Answer
Domain: All real numbers except $x= \frac{3}{2},\ x= \frac{7}{4}$
Vertical asymptotes: $x= \frac{3}{2},\ x= \frac{7}{4}$
Work Step by Step
Given \begin{equation}
h(x)=\frac{5 x-11}{8 x^2-26 x+21}.
\end{equation} The domain of a rational function consists of all real numbers except numbers that makes the denominator equal to zero.

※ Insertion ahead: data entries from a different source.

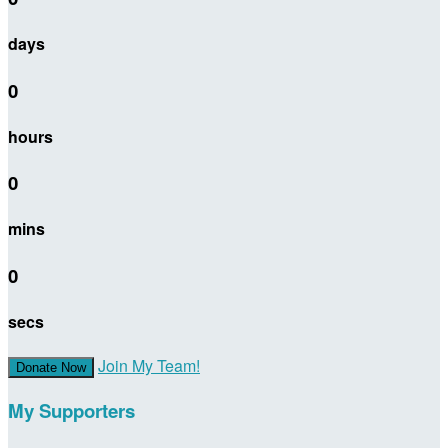
days
0
hours
0
mins
0
secs
Join My Team!
Donate Now
My Supporters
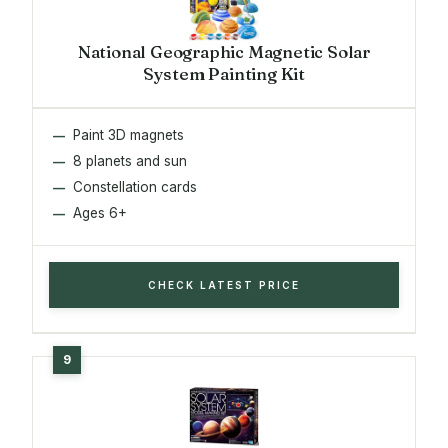
National Geographic Magnetic Solar
System Painting Kit
Paint 3D magnets
8 planets and sun
Constellation cards
Ages 6+
CHECK LATEST PRICE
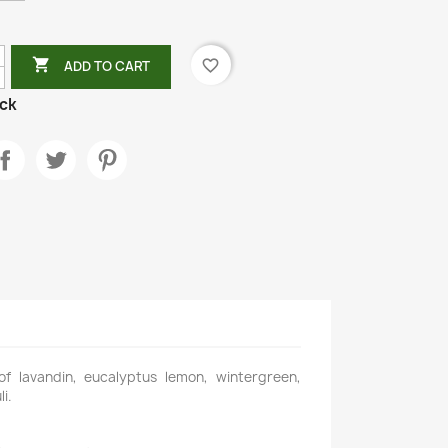

favorite_border
ADD TO CART
ock
 of lavandin, eucalyptus lemon, wintergreen,
i.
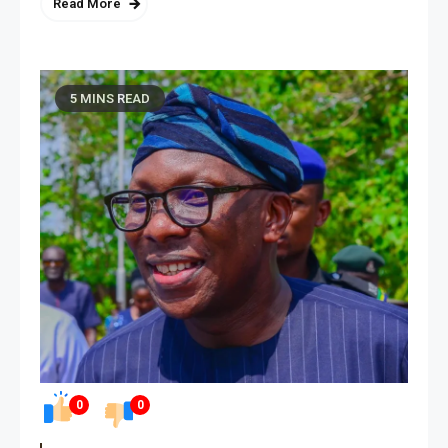
Read More
5 MINS READ
0
0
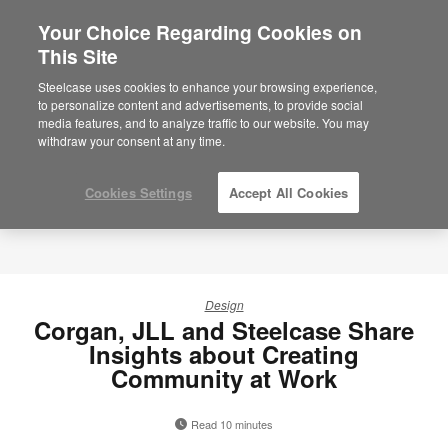
Your Choice Regarding Cookies on
This Site
Steelcase uses cookies to enhance your browsing experience,
to personalize content and advertisements, to provide social
media features, and to analyze traffic to our website. You may
withdraw your consent at any time.
Cookies Settings
Accept All Cookies
Design
Corgan, JLL and Steelcase Share
Insights about Creating
Community at Work
Read 10 minutes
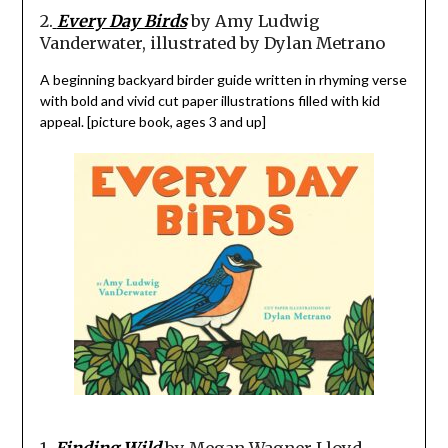
2.
Every Day Birds
by Amy Ludwig
Vanderwater, illustrated by Dylan Metrano
A beginning backyard birder guide written in rhyming verse
with bold and vivid cut paper illustrations filled with kid
appeal. [picture book, ages 3 and up]
1.
Finding Wild
by Megan Wagner Lloyd,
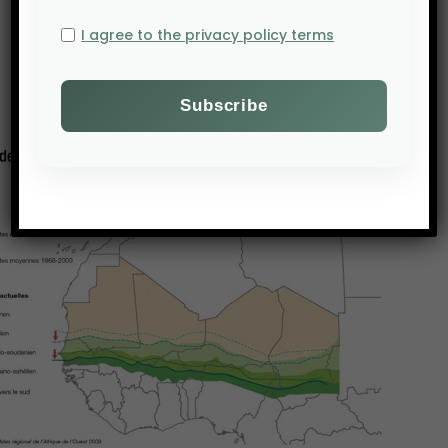
I agree to the privacy policy terms
An agriculture under threat from global warming
Within these conditions, it should come as no
surprise that living
conditions in rural areas have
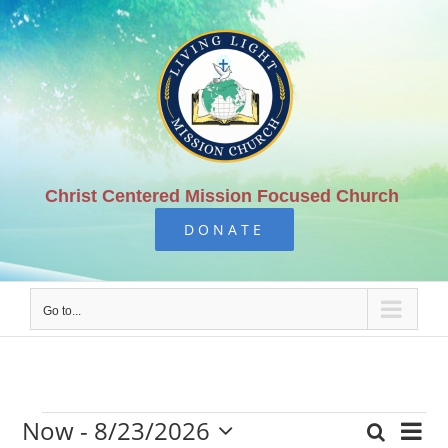
Skip
to
content
Christ Centered Mission Focused Church
DONATE
Go to...
Now
 - 
8/23/2026
Eve
Search
List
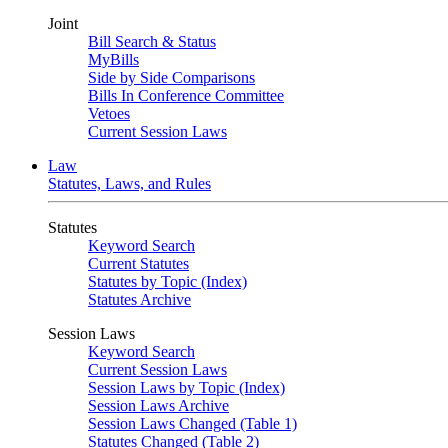
Joint
Bill Search & Status
MyBills
Side by Side Comparisons
Bills In Conference Committee
Vetoes
Current Session Laws
Law
Statutes, Laws, and Rules
Statutes
Keyword Search
Current Statutes
Statutes by Topic (Index)
Statutes Archive
Session Laws
Keyword Search
Current Session Laws
Session Laws by Topic (Index)
Session Laws Archive
Session Laws Changed (Table 1)
Statutes Changed (Table 2)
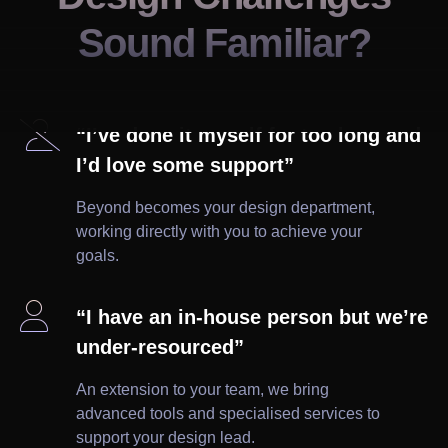
Sound Familiar?

“I’ve done it myself for too long and
I’d love some support”
Beyond becomes your design department,
working directly with you to achieve your
goals.

“I have an in-house person but we’re
under-resourced”
An extension to your team, we bring
advanced tools and specialised services to
support your design lead.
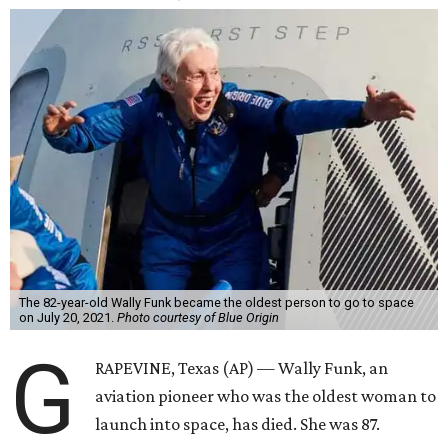
The 82-year-old Wally Funk became the oldest person to go to space
on July 20, 2021.
Photo courtesy of Blue Origin
G
RAPEVINE, Texas (AP) — Wally Funk, an
aviation pioneer who was the oldest woman to
launch into space, has died. She was 87.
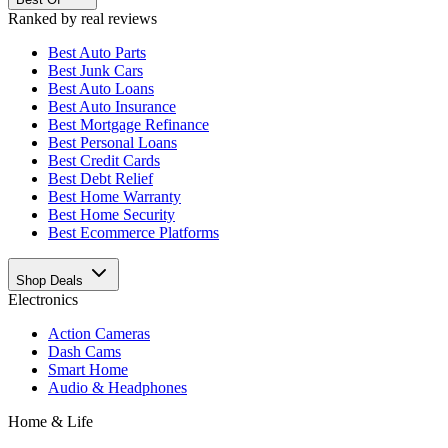
Ranked by real reviews
Best
Auto Parts
Best
Junk Cars
Best
Auto Loans
Best
Auto Insurance
Best
Mortgage Refinance
Best
Personal Loans
Best
Credit Cards
Best
Debt Relief
Best
Home Warranty
Best
Home Security
Best
Ecommerce Platforms
Shop Deals
Electronics
Action Cameras
Dash Cams
Smart Home
Audio & Headphones
Home & Life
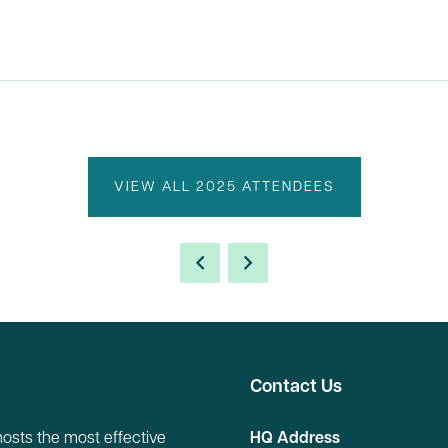
VIEW ALL 2025 ATTENDEES
Contact Us
hosts the most effective
HQ Address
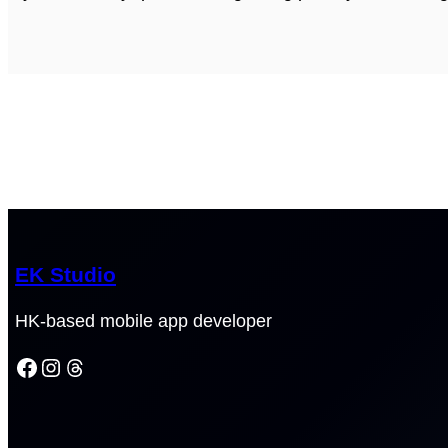
EK Studio
HK-based mobile app developer
Facebook
Instagram
Threads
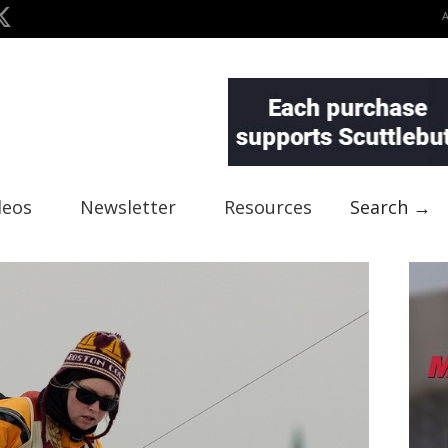
deos
Newsletter
Resources
Search →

We need to set the expression of the denominator to zero to find the numbers that make the denominator zero and exclude them from the domain of the function. \begin{equation}
\begin{aligned}
8 x^2-26 x+21&=0 \\
x&=\frac{-(-26) \pm \sqrt{(-26)^2-4 \cdot 8 \cdot 21}}{2 \cdot 8}\\
& =\frac{26 \pm 2}{2 \cdot 8}\\
\therefore x&=\frac{26 + 2}{2 \cdot 8}= \frac{7}{4}\\
x&=\frac{26 - 2}{2 \cdot 8}= \frac{3}{2}\\
\end{aligned}
\end{equation} Domain: All real numbers except $x= \frac{3}{2},\ x= \frac{7}{4}$
$x= \frac{3}{2},\ x= \frac{7}{4}$ represent vertical asymptotes because the factors of the denominator do not simplify with the numerator. Use your calculator to check the graph.